Guests at the wedding of Justin and Mary Grant reported that the self-written vows of the newly married couple showed their clear commitment to the five-paragraph essay.
“It was all there,” said friend of the bride Dora Flanders. “A strong thesis, evidence to support it, and a conclusion that synthesized everything the author had been talking about.”
Both Mr. and Mrs. Grant rejected the traditional vows in favor of writing something far more rigid and structured to really show their love and commitment to one another.
“We wanted to communicate to our friends and families how strong and unique our connection is," said Mary, who proofread her soon-to-be-husband’s vows for spelling and grammatical errors. “We knew we would need to boil down our logic into a familiar format.”

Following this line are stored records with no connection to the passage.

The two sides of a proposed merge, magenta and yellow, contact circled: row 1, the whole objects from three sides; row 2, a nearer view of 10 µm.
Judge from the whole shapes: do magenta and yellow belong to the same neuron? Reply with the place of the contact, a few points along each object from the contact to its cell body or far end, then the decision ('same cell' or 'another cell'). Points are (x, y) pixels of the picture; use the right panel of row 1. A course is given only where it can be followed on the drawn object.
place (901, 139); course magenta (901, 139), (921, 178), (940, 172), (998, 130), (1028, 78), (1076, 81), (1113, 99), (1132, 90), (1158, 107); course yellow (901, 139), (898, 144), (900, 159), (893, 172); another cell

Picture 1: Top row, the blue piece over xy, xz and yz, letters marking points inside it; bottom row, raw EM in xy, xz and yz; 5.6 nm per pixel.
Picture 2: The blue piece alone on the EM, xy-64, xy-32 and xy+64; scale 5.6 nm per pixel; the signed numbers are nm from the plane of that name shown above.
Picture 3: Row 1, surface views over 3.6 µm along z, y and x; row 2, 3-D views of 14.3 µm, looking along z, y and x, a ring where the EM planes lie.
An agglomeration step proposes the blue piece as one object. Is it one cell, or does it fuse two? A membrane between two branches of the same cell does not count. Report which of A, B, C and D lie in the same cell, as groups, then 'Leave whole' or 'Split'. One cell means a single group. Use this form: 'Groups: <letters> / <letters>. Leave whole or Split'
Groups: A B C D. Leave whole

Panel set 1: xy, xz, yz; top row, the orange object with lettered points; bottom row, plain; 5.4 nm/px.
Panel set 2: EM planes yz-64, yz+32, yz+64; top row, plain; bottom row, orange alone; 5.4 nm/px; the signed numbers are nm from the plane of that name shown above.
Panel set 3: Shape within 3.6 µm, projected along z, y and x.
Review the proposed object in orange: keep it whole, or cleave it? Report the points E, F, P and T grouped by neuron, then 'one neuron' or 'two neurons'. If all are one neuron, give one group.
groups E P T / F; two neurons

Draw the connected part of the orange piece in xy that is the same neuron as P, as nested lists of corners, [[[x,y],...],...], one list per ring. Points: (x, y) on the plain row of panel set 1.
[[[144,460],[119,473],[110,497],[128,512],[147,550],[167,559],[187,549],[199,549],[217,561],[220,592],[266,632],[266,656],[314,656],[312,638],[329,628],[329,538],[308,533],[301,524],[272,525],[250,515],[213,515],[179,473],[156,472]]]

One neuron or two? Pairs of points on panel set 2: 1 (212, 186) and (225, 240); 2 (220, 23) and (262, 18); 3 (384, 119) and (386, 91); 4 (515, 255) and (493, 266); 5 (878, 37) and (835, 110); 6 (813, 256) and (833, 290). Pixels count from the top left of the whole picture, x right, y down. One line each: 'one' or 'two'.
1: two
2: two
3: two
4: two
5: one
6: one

Both the bride and groom laid out a strong argument for why they believe that love is what brought the two of them together. Justin Grant cited their first meeting, the way they’d look at each other when they thought the other person wouldn’t notice, and “the milkshake incident.” Mary Grant went for a more nuanced approach, expanding upon three separate examples of emotional conflict resolution.
Henry Grant, the father of the bride looked on proudly. “As soon as I met Justin, I knew that he was the man Mary would construct a compelling argument with Mary as to why marriage was the most logical choice.”
The vows incorporated both primary and secondary sources. Mary leaned heavily on a collection of letters between John and Abigail Adams, pointing out the parallels between the enduring courtship of the Founding Father and her own intellectually and emotionally fulfilling relationship with Justin. Justin supplemented his vows with properly cited excerpts from love letters he wrote Mary.
At the reception, Justin’s drunken best man was loudly asserting that most of Justin’s vows were copied off of SparkNotes.